- [TASK 1] Output the records as a numbered list, from the first line through the line containing "K&M houtkachels is". Leave out the pictures and any blank lines.

- [QUOTED PASSAGE]
-*-

# 3MB 5 Jan



## Ginzu (Nov 16, 2011)

Launched around 6 with Yakntat. It was choppy with a little breeze but cleared up later on, turning into a nice glass pond. Between the 2 of us we hooked into 15 bulls ranging from 32 to 39 inches. Was a pretty awesome night. Get out there while you can. The bulls are still chasing bait there. Will post some pics tomorrow. Tight lines.


----------



## bbarton13 (May 4, 2009)

Wirelessly posted (Iphone )

Nice job guys!


----------



## gatoryak (Mar 14, 2011)

Awesome! - what'ja catch 'em on?


----------



## Pi Lvr83 (Oct 6, 2011)

Nice! Need to try that area with the kayak, used our boat last weekend but the fog ruined if for us.

Are those lights on your kayaks or is it reflective tape? Like the idea.


----------



## Ginzu (Nov 16, 2011)

Pinkish, croaker and menhaden. We put reflective tape on our yaks along with using lights.


----------



## chaps (Aug 31, 2009)

Awesome! I've been wanting to get back down there. I see you have a stradic ci4. I love that reel.

-*-

- [TASK 2] Write the next part of the kayak fishing thread, picking up after its last post.

-*-

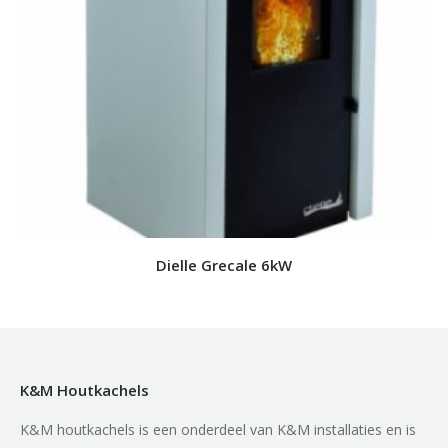
Dielle Grecale 6kW
K&M Houtkachels
K&M houtkachels is een onderdeel van K&M installaties en is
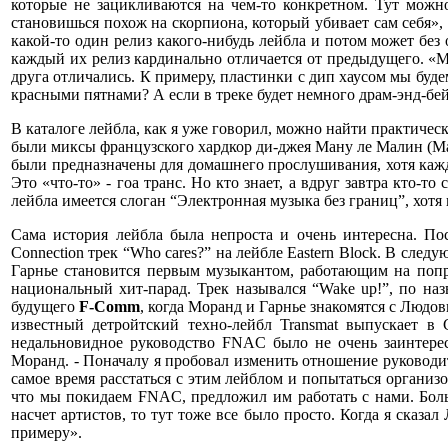
которые не зацикливаются на чем-то конкретном. Тут можно
становишься похож на скорпиона, который убивает сам себя», 
какой-то один релиз какого-нибудь лейбла и потом может без 
каждый их релиз кардинально отличается от предыдущего. «Мы
друга отличались. К примеру, пластинки с дип хаусом мы буде
красными пятнами? А если в треке будет немного драм-энд-бе
В каталоге лейбла, как я уже говорил, можно найти практичес
были миксы французского хардкор ди-джея Ману ле Малин (Man
были предназначены для домашнего прослушивания, хотя кажды
Это «что-то» - гоа транс. Но кто знает, а вдруг завтра кто-то
лейбла имеется слоган “Электронная музыка без границ”, хотя
Сама история лейбла была непроста и очень интересна. По
Connection трек “Who cares?” на лейбле Eastern Block. В сл
Гарнье становится первым музыкантом, работающим на попр
национальный хит-парад. Трек назывался “Wake up!”, по на
будущего
F-Comm
, когда Моранд и Гарнье знакомятся с Людо
известный детройтский техно-лейбл Transmat выпускает в
недальновидное руководство FNAC было не очень заинтерес
Моранд. - Поначалу я пробовал изменить отношение руководите
самое время расстаться с этим лейблом и попытаться организо
что мы покидаем FNAC, предложил им работать с нами. Больш
насчет артистов, то тут тоже все было просто. Когда я сказа
примеру».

-*-

- [FINAL ANSWER 1]
1. Dielle Grecale 6kW
2. K&M Houtkachels
3. K&M houtkachels is een onderdeel van K&M installaties en is

- [FINAL ANSWER 2]
----------



## Ginzu (Nov 16, 2011)

Yep, that stradic is my new toy. It's paired with a St Croix Rage rod. Setup is super light in your hand, but still has the muscle to handle these bulls.


----------



## funkycol77 (Dec 30, 2011)

what are you holding them with and where can i find one?


----------



## Ginzu (Nov 16, 2011)

We use plastic lip grippers. I like them better than the metal type when grabbing redfish. Here is a link to the Hobie brand, but they aren't the only ones that make them.

http://www.austinkayak.com/products/1321/Hobie-Fish-Grip.html


----------



## chaps (Aug 31, 2009)

funkycol77 said:


> what are you holding them with and where can i find one?


I bought mine off ebay. It work great and seems to hold up.


----------



## jdhkingfisher (Aug 6, 2010)

lol ask brandon about thoseee


----------



## bbarton13 (May 4, 2009)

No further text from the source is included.